At this point, you’ve been working with the implementation team for months, but just because you’re live doesn’t mean we go away. We have a transition to support the process. The original team usually stays in touch consistently for another few months. Then, when everyone’s confident that the migration is complete, you would interact with our support team.

We use a training checklist to make this decision, going through all parts of the system.

Migrations Are Never Cookie-Cutter

One of the challenging aspects of radio traffic migrations is that each is custom. Even when similar customers move from the same system to a new one, there will still be exceptions. Because of the nature of this, you must have people with deep experience in these platforms.
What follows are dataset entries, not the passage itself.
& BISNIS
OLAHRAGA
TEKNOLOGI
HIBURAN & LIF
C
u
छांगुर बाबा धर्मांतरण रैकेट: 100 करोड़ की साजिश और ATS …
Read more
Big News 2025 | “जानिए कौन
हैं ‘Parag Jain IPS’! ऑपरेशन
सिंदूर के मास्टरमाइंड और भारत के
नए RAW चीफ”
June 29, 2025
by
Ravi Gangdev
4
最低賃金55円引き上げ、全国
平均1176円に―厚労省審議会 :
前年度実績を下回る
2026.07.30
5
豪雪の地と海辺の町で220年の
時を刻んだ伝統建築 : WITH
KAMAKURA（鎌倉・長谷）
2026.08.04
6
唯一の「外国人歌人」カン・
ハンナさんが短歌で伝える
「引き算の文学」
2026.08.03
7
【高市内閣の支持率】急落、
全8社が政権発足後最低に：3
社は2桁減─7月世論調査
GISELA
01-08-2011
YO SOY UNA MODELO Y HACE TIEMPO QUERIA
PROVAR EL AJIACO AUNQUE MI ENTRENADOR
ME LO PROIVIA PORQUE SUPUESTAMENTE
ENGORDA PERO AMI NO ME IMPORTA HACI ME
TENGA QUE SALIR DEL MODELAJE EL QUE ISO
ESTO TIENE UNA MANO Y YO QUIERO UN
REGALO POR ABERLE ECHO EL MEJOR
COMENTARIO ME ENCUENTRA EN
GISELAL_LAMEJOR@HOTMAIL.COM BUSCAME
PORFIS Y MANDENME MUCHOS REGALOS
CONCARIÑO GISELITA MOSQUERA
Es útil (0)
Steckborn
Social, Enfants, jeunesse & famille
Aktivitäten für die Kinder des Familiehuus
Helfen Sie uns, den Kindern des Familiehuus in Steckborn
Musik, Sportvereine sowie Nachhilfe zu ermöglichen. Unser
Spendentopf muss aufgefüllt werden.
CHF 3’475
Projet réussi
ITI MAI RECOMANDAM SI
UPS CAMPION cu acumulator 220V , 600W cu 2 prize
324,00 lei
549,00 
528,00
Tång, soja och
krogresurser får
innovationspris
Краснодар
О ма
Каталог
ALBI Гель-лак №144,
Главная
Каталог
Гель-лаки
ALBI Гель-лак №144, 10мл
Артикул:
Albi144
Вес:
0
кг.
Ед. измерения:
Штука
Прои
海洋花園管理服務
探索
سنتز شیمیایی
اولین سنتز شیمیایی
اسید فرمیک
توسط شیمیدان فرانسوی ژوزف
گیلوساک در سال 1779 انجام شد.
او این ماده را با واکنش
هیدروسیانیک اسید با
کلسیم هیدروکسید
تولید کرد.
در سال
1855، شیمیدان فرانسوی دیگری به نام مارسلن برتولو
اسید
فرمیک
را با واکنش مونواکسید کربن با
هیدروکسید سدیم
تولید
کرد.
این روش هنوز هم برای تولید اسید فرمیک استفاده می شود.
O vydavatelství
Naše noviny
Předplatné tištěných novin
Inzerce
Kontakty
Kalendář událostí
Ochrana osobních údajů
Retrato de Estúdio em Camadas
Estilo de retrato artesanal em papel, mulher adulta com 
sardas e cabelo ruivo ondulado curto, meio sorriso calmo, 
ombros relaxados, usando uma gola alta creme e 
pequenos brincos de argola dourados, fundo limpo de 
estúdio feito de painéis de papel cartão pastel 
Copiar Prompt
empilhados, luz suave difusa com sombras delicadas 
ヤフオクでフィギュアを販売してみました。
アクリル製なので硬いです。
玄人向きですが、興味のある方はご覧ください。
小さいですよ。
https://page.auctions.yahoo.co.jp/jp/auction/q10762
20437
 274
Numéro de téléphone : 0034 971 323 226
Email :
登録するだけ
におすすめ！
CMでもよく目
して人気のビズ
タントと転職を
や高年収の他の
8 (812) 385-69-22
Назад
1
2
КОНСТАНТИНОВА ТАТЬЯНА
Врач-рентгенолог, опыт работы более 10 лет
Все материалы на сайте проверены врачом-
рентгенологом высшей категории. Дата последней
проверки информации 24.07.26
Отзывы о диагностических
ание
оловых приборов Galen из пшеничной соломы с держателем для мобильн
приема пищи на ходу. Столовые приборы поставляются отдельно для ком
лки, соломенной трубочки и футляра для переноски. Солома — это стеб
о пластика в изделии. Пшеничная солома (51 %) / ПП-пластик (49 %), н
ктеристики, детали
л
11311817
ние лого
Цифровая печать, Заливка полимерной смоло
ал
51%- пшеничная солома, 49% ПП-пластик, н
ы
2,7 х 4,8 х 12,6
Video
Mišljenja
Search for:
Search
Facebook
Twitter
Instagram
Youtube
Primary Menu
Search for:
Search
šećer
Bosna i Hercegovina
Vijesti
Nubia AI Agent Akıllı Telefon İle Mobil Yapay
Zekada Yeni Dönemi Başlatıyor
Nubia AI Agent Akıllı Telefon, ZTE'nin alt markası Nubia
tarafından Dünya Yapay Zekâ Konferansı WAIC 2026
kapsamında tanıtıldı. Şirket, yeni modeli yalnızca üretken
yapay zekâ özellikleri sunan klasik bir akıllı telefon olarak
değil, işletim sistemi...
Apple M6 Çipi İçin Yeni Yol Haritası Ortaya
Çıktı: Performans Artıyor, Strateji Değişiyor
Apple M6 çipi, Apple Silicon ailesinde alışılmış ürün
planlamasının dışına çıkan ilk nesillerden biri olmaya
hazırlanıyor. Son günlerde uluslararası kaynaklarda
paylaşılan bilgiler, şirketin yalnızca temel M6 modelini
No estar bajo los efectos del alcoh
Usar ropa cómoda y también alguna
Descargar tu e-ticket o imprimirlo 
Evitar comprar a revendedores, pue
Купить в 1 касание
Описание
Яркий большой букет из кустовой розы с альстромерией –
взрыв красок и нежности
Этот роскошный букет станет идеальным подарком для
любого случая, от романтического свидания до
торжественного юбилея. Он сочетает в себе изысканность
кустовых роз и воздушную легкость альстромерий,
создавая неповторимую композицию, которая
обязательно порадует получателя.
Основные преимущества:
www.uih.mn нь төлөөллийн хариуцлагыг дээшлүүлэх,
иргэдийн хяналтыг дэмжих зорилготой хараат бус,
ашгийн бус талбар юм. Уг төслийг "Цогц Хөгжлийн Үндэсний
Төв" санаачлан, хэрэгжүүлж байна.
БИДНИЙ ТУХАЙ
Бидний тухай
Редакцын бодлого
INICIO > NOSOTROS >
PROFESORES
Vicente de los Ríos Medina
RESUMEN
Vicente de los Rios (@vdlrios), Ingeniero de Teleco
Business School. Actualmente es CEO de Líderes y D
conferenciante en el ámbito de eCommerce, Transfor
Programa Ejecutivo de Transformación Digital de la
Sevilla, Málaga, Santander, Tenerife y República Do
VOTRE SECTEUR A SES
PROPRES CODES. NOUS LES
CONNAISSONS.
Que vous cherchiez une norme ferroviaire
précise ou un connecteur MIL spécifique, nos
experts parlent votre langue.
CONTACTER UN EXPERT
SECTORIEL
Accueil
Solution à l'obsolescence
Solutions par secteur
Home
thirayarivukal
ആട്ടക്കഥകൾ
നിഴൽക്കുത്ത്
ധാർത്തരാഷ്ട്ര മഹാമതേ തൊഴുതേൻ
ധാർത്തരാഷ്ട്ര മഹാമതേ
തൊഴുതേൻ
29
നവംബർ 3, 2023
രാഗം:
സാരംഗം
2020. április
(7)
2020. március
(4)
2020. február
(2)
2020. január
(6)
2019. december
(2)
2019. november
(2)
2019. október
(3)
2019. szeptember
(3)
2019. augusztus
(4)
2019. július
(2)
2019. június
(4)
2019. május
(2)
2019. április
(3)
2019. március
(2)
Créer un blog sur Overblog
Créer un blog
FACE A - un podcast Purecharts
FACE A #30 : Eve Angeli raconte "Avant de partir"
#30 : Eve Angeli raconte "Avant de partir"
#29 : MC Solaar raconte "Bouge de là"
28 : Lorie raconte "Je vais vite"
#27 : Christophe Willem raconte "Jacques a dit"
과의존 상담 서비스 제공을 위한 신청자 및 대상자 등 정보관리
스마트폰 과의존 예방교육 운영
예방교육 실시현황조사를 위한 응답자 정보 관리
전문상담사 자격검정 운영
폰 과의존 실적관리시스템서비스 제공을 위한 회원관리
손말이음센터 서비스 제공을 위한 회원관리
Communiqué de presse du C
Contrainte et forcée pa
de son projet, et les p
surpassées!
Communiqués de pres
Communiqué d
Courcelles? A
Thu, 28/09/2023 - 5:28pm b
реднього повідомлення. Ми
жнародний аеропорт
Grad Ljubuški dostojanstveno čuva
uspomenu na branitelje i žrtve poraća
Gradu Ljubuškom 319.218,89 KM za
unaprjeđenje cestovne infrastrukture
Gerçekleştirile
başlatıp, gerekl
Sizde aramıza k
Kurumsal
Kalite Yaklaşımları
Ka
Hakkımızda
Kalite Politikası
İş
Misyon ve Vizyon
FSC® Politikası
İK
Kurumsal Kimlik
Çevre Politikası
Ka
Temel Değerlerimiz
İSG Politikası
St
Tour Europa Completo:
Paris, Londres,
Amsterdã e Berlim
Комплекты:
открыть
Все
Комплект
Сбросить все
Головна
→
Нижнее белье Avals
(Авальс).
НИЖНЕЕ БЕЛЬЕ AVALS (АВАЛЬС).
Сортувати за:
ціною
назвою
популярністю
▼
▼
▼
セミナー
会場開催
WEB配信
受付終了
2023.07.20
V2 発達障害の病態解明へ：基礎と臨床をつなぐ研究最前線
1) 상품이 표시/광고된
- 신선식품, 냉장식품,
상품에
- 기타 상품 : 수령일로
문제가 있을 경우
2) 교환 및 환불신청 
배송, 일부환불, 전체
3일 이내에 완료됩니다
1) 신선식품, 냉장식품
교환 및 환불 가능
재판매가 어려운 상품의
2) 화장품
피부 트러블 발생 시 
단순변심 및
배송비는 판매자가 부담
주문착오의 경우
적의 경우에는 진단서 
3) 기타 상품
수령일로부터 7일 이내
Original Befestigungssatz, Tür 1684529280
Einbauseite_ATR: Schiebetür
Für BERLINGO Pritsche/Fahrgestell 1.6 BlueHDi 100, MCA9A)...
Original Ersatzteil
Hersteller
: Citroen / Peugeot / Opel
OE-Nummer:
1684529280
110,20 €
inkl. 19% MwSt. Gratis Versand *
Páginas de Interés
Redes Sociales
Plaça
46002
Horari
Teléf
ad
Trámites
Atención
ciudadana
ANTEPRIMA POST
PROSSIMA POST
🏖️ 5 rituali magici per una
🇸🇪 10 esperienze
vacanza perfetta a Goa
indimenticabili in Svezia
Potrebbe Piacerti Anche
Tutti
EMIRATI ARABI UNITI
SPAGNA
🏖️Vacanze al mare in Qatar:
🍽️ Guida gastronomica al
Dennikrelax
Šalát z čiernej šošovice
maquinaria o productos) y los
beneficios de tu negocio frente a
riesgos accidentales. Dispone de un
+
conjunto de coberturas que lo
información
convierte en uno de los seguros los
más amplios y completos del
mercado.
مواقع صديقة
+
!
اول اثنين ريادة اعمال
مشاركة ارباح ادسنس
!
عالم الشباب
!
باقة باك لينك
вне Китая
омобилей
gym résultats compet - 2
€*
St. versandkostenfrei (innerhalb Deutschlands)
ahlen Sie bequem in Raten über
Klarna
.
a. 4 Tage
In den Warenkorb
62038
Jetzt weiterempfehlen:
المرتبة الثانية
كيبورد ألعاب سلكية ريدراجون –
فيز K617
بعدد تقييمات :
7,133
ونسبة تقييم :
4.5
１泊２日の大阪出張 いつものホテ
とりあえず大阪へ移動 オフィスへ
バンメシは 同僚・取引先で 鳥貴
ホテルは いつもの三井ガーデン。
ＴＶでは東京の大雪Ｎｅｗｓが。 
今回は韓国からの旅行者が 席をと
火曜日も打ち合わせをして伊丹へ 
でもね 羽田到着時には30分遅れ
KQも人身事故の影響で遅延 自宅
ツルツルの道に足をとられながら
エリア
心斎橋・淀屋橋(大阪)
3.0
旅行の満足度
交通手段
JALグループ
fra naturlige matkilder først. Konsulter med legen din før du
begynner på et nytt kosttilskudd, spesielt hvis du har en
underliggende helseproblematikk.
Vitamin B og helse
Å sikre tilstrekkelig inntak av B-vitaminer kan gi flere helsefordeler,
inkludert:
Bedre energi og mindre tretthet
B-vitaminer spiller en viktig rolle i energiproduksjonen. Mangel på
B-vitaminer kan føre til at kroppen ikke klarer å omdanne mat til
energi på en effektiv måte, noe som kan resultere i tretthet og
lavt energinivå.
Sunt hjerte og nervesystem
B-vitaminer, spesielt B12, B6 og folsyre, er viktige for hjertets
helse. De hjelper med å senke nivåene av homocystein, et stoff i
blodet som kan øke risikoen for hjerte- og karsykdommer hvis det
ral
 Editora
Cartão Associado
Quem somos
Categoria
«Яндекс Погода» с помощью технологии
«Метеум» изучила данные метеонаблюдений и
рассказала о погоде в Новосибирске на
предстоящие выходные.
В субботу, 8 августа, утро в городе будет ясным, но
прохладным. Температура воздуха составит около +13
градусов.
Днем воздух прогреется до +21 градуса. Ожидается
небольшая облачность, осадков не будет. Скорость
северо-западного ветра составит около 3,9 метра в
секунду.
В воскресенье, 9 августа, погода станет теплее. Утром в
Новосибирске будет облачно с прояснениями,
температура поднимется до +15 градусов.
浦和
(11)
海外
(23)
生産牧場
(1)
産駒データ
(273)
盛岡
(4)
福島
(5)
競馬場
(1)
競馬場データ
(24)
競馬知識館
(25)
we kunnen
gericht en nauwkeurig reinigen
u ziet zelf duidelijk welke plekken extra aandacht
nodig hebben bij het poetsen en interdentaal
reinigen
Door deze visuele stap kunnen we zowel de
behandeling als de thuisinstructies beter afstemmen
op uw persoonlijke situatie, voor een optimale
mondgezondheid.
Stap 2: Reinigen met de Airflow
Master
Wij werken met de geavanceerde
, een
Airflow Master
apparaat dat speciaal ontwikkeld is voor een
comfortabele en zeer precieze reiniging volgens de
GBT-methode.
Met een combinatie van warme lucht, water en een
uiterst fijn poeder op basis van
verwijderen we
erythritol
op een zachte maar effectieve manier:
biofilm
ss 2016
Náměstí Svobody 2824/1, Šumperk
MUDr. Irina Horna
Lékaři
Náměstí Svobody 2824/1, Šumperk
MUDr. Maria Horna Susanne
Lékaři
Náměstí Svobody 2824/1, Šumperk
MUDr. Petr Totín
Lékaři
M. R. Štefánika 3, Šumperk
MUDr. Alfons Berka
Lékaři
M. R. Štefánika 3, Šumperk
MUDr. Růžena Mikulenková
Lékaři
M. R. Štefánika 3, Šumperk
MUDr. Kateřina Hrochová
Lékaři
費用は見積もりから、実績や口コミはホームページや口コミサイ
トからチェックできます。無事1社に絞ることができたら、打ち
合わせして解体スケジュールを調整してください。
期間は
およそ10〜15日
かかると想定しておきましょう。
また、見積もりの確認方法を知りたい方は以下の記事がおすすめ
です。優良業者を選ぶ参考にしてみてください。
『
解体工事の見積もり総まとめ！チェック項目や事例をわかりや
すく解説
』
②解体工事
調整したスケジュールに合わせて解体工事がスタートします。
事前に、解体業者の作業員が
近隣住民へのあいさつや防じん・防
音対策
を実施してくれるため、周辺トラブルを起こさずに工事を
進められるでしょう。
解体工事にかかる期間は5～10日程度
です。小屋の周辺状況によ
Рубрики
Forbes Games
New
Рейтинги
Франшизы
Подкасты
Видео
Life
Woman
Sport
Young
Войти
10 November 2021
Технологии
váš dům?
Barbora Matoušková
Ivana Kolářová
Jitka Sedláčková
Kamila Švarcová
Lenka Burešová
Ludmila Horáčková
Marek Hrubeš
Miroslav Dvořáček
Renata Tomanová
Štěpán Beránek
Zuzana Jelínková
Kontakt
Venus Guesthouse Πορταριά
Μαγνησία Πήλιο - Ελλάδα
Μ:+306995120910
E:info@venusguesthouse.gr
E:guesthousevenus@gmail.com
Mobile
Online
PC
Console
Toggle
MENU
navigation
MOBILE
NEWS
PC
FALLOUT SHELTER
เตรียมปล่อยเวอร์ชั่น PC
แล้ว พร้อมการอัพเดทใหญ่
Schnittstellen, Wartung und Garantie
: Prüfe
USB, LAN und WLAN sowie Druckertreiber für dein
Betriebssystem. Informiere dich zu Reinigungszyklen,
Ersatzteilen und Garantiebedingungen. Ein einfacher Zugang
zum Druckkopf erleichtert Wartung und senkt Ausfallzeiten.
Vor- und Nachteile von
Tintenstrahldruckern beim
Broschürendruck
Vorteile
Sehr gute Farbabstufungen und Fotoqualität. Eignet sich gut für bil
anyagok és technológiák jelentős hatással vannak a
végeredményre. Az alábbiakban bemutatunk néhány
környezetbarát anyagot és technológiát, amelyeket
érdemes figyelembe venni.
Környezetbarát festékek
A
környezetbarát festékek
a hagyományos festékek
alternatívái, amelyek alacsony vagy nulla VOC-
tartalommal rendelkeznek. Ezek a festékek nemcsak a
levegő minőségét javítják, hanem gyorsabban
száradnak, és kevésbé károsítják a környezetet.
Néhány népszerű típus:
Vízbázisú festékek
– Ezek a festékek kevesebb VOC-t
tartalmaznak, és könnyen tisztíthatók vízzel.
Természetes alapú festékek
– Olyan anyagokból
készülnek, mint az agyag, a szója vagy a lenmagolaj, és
Otherwise, you risk facing more obstacles.

Each product has specific attributes. They may have many things in common, but the differences are the parts that require this expert eye. One area our team focuses on is standardization. It applies to organizations with multiple markets and sometimes databases. Across the enterprise, they may have inconsistencies, which we advise you to correct to ensure that reporting and other functions are in alignment.

Final Tips for a Seamless Radio Traffic Migration

We make migrations as easy as possible. It’s a big endeavor with many factors, so having a team that’s been in the business for decades matters. Here are some closing tips to keep in mind:

  • Welcome questions from your new provider: We have a session with users who show us the reports they use the most. We then discuss expectations, so we cover this from the start rather than finding out much later.
  • Get timelines and commitments from your team at the start: There’s a lot of data moving in migrations, so you want to know the expectations. We give our customers estimates in two categories: workload and training. Workload represents what you must do to move data from one system to the next. Training involves daily time with the implementation specialist and classes on using the system.
  • Be sure training is customized and accessible: Users receive specialized training for their team. We have live sessions and record them for future use.
  • Work with a company that clearly and constantly communicates: Our implementation pros send weekly updates to migrating customers about what’s complete and outstanding.

One of the most important things to us in your migration is that we act as an extension of your staff. We want to get you up and running in the most efficient way with all the checks and balances. It’s not a transactional relationship at all. It requires a deep understanding of your company’s structure, traffic needs and current challenges.

From there, we build a process just for you and get things moving.